The defendants on the other hand allege that aside from the P2,000 paid by one of the buyers, no other
payments have been made on the respective contracts by any of the other purchasers which were secured
by the plaintiffs. Until such payments have been made, the Company cannot ascertain net profits. The
trial court rendered a judgment for the plaintiffs for P6,511.17, the only amount admitted by the
defendant as commission for the sale of the machinery.
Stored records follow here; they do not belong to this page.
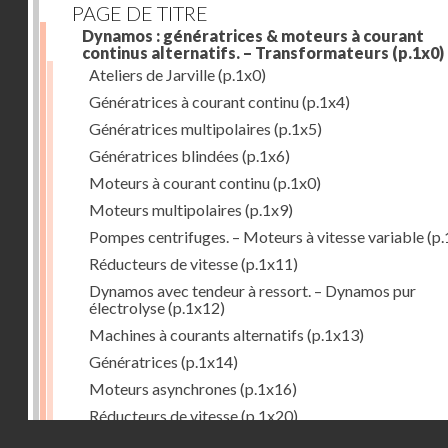
PAGE DE TITRE
Dynamos : génératrices & moteurs à courant
continus alternatifs. – Transformateurs
(p.1x0)
Ateliers de Jarville
(p.1x0)
Génératrices à courant continu
(p.1x4)
Génératrices multipolaires
(p.1x5)
Génératrices blindées
(p.1x6)
Moteurs à courant continu
(p.1x0)
Moteurs multipolaires
(p.1x9)
Pompes centrifuges. – Moteurs à vitesse variable
(p.
Réducteurs de vitesse
(p.1x11)
Dynamos avec tendeur à ressort. – Dynamos pur
électrolyse
(p.1x12)
Machines à courants alternatifs
(p.1x13)
Génératrices
(p.1x14)
Moteurs asynchrones
(p.1x16)
Réducteurs de vitesse
(p.1x20)
Droits réservés - CNAM
Transformateurs
(p.1x21)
ISSUES: WON the plaintiffs are entitled to their compensation

HELD: NO. The plaintiffs and Cowper and the Company were to divide equally the profits of each contract,
and the plaintiffs are entitled to one-half of the profits out of each contract, and until such time as the
company made a profit on a given contract, plaintiffs commission was not earned as to that contract.
There was no profit through the mere signing of the contract by the purchaser and its acceptance by the
company. There would not be any profit until the purchaser paid all the money and complied with his
contract. Until such time as the company realized a profit on the contracts, there was nothing to share or
divide. No payment was tendered before October 15, 1919, the date of the filing of the complaint.